Train operation at stations is a practical problem for the railway operation department. This paper studies the train route assignment problem, and considers the combination and decomposition process of trains at stations. Based on the analysis of the actual operation process of various types of trains in China high-speed railway stations and the occupation times of route in the throat area and in platform tracks, a multi-objective mathematical optimization model is constructed, aiming at minimizing the cost of route occupied by trains and minimizing the differences in track utilization. To tackle the intractable problem of determining the weight value when solving the multi-objective mathematical programming model, this paper presents a solution framework based on the “constraint method”, and a software Gurobi is used to solve the model. The results indicate that the differences in track utilization rate can be improved to 66.2% when the cost of route occupation time increases by 1.9%. The above shows that when the track time occupation cost in the new scheme increases slightly, the occupation balance of each track can be greatly improved.

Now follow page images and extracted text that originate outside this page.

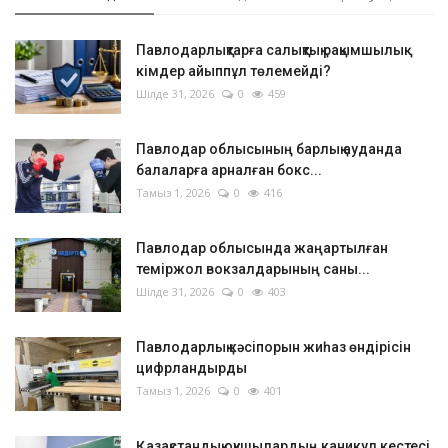
Павлодарлықтарға салықтық рақымшылық:
кімдер айыппұл төлемейді?
Шілде 31, 2026
0
459
Павлодар облысының барлық ауданда
балаларға арналған бокс...
Тамыз 1, 2026
0
416
Павлодар облысында жаңартылған
теміржол вокзалдарының саны...
Шілде 31, 2026
0
403
Павлодарлық кәсіпорын жиһаз өндірісін
цифрландырды
Тамыз 1, 2026
0
401
Қазақстандық оқушылардың каникул кестесі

It also indicates that if the carrying capacity of station platform tracks is sufficient, a balanced utilization scheme for each track shall be generated; if the carrying capacity of the station is insufficient, the plan with the minimizing occupation time cost of platform tracks shall be formulated. In addition, it is found that the balance of the utilization of the platform tracks decreases significantly with the increase in the number of combined and decomposed trains.

Due to the combination and decomposition movement of trains on the platforms in a station, more station capacity will be taken up, which may cause more train delays, especially at busy stations. As a result, we will integrate the train routing problem and station selection problem for train combination or decomposition from the perspective of a whole line, so that the capacity utilization of stations is more reasonable, and the combination and decomposition scheme of trains can meet the passenger demand as much as possible. Moreover, train delays may cause a chain reaction across the whole railway network. Therefore, future studies can take into account the train-routing problem integrated with train timetable rescheduling in a railway network.